J 1:1 - czy do interpretacji Pisma potrzebna jest nam filozofia? A może pofilozofujmy sobie?....

Rozmowa na poszczególne wersety Pisma Świętego.
ArtFunky
Bywalec
Bywalec
Posty: 165
Rejestracja: 7 mar 2020
Wyznanie: Agnostyk
Has thanked: 1 time
Been thanked: 18 times

J 1:1 - czy do interpretacji Pisma potrzebna jest nam filozofia? A może pofilozofujmy sobie?....

Post autor: ArtFunky » 2022-07-27, 20:58

Prolog janowy jest nam zapewne doskonale znany.
Parafrazując: Zanim cokolwiek powstało, Słowo (Logos) istniało w Bogu. Żyło zawsze i samo jest Bogiem. Wszystko zostało stworzone przez to Słowo (Logosa) (...)
i potem Jan nakierowuje nas, że tym Słowem (Logosem) jest Jezus Chrystus.

Jak zwykle, czytając pobieżnie Ewangelię, nasuwa mi się kilka pytań:
Skąd ewangelista Jan zaczerpnął tę myśl/koncepcję o Logosie-osobie?
Co zadecydowało o wyborze terminu "Logos"?

Dalej, interesuje mnie znaczenie pojęcia: "Logos". Co tu Jan - Żyd ma na myśli określając ten byt jako: "Logos"? Co/czym to jest ten/to "Logos" - Słowo? Czy Jezus jest wcielonym Logosem? Czyli Logos jest jakby "przed" Jezusem, a "ten drugi" pojawia się dopiero wraz z ludzkim narodzeniem?
Pisze do odbiorców tamtych czasów i co oni rozumieją? Co im przychodzi konkretnie na myśl słysząc "Logos"?

A odnośnie Logosu, czy doszukując się istoty tego pojęcia, musieli odwoływać się do filozofii?

Wg zatem jakiej filozofii to rozumieć? Do jakiego momentu odwołuje się ewangelista? Czy do pojęć i definicji znanych z filozofii starożytnej: Heraklit, stoicy, platonizm, a może już tylko do poglądów Filona z Aleksandrii? A może gnoza?
Jak dziś rozumie się istotę Logosu? Czy dziś też trzeba odwołać się do rozumienia filozoficznego? Co byłoby najlepszym ekwiwalentem: myśl, informacja, stwórczy prarozum, logika, inteligencja? Co to jest ten "Logos"? Tłumaczenie/pojęcie "Słowo" kompletnie mi nic nie mówi, a wam?

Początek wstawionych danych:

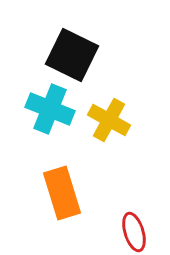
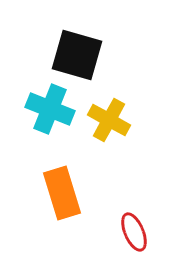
black square: moved 5 px right; rotated 10 degrees counterclockwise
red ellipse: rotated 6 degrees counterclockwise
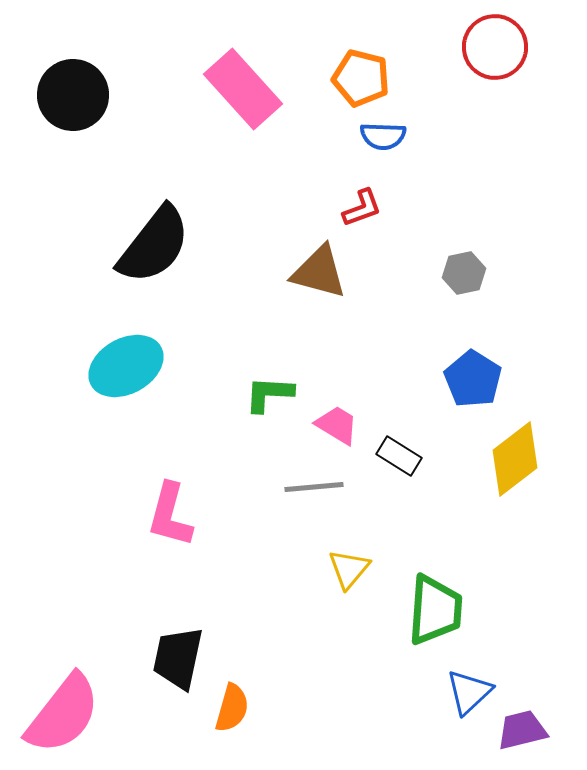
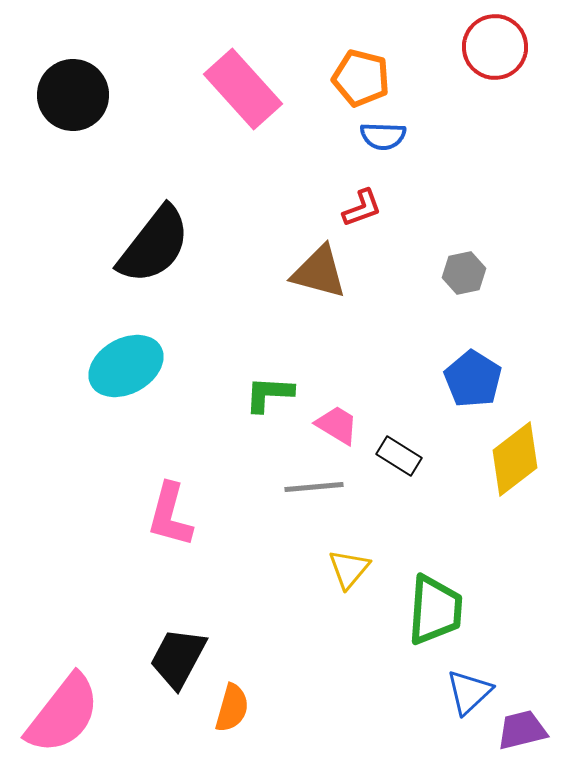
black trapezoid: rotated 16 degrees clockwise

Mam swoją teorię na ten temat, dość banalną, ale czy kiedyś to rozważaliście?

Awatar użytkownika
Jozek
Złoty mówca
Złoty mówca
Posty: 7337
Rejestracja: 18 lut 2020
Has thanked: 1181 times
Been thanked: 708 times

Re: J 1:1 - czy do interpretacji Pisma potrzebna jest nam filozofia? A może pofilozofujmy sobie?....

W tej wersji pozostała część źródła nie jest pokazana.